Stocking up on dogs

While most people were stocking up on food (and toilet paper) ahead of the Jordanian government’s non-compulsory but strongly advised self-isolation instruction (whatever that means), I was welcoming this little three-legged pup into my apartment. My friends here warned me it was a ridiculous idea but my reasoning was my work was about to dry up and what could be better entertainment in self-isolation than a puppy?

I wholly stand by my decision. Not sure my dog Nebo is too impressed though. She’s already claimed his bed as hers and is most definitely in charge – in between rounds of play (in which she has no issue in giving his legs vicious little nips) he skulks past her trying to avoid eye contact.

Her story is a pretty sad one. She was rescued after children cut off her front leg. She’s since had surgery and is learning to manage on three legs. You’d never know the trauma she’s been through though – she is a bundle of energy and her tail never stops wagging. I’m only fostering her until she finds a permanent home so if anyone wants to adopt her let me know!

This coronavirus lockdown has really brought out some interesting characters. A couple of days ago I was heading into the supermarket to get some last bits and I spotted an old Jordanian lady with a walking frame precariously making her way across the road to the same shop. I slowed down to see if she needed any help and kept an eye on her as she caught up with me while I walked through the main entrance. I caught her eye and smiled, to which she responded by bellowing at me something about being a foreigner and having coronavirus. She was speaking in Arabic so I didn’t get the specifics but that was the gist of it.

Violently jerked from a place of sympathy for this doddering old lady, I pulled my best aghast facial expression and snapped back at her in Arabic that I lived here. Apparently unperturbed by my response she continued, asking aggressively if I was American. For a split second I wasn’t sure whether to be more insulted at the assumption I had coronavirus or that I was American. Considering the UK’s number of infected has sky-rocketed I felt it best to let her have that one, so I just turned my back and got on with my shopping.

In the last few days, businesses have closed and the streets have become a lot quieter but there are still plenty of people not adhering to the isolation instruction. The government has pushed through a raft of measures in an impressively short time frame to ensure essential services and food supplies are maintained. The army has been deployed and we’re no longer able to leave the city. We’re now up to 56 confirmed cases here and I wouldn’t be surprised if we end up facing mandatory confinement.

Coronavirus 1.0

My fridge freezer has never been so full. Really, it’s incredible. It’s made me feel like an organised, fully-functioning adult.

My full fridge finally being used to its full potential

That’s the silver lining of being one of the few remaining expats left in Jordan who chose not to make a run for it before all flights were suspended – being able to score a whole bunch of free stuff. Predominantly food. And free food always tastes so much better because it’s freeeee!
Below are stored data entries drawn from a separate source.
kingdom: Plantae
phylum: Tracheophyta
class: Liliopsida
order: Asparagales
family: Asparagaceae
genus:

I’ve also inherited skincare products, makeup, a coat, some shoes and a vacuum cleaner. Although, considering we’re all supposed to be self-isolating from today, I’m not sure the coat and shoes are going to get much use for a while. Still, hours of fun using the vacuum cleaner lie ahead of me.

In the lead up to what is now not quite compulsory confinement, the Jordanian government has gradually been implementing more measures to try and combat the spread of this blinkin’ coronavirus. One approach was to stop people attending prayers at mosques, which is a huge deal. A particularly amusing observation from the other day though was one mosque’s revised ‘call to prayer’ which emanates from the loudspeakers mounted onto the minarets of hundreds of mosques across the city. Rather than the adhan (the guy who’s voice is delivering the directive) changing his script from the usual “come to mosque” to instead “pray at home” – due to what I can only assume is some sort of unrelenting protocol – the adhan repeated several times in quick succession “do not come to mosque, stay at home” ahead of the traditional dialogue still instructing everyone to come to the mosque. Somewhat confusing, no?

Yesterday I had to take the doggo to the vets. I get on well with the vet and we often have a good chinwag. Yesterday’s topic was obviously coronavirus in which he expressed his opinion that Covid-19 is just influenza and this is a big lie by governments the world over. Unsure how to respond, I asked how he’d come to that conclusion, to which he replied (quite enthusiastically): “Well you’re a journalist…” with a look suggesting we had some sort of shared understanding. At which point I felt it was time to leave.

And finally; the official number of people in Jordan infected with coronavirus has shot up to 40 thanks in large part to a Jordanian father and daughter with coronavirus who flew back to the country from Spain for the daughter’s wedding a few days ago. Obviously they felt self-isolation wasn’t plausible (and likely were unaware they had it) and have transmitted the virus not only to guests but also to the bride’s new husband!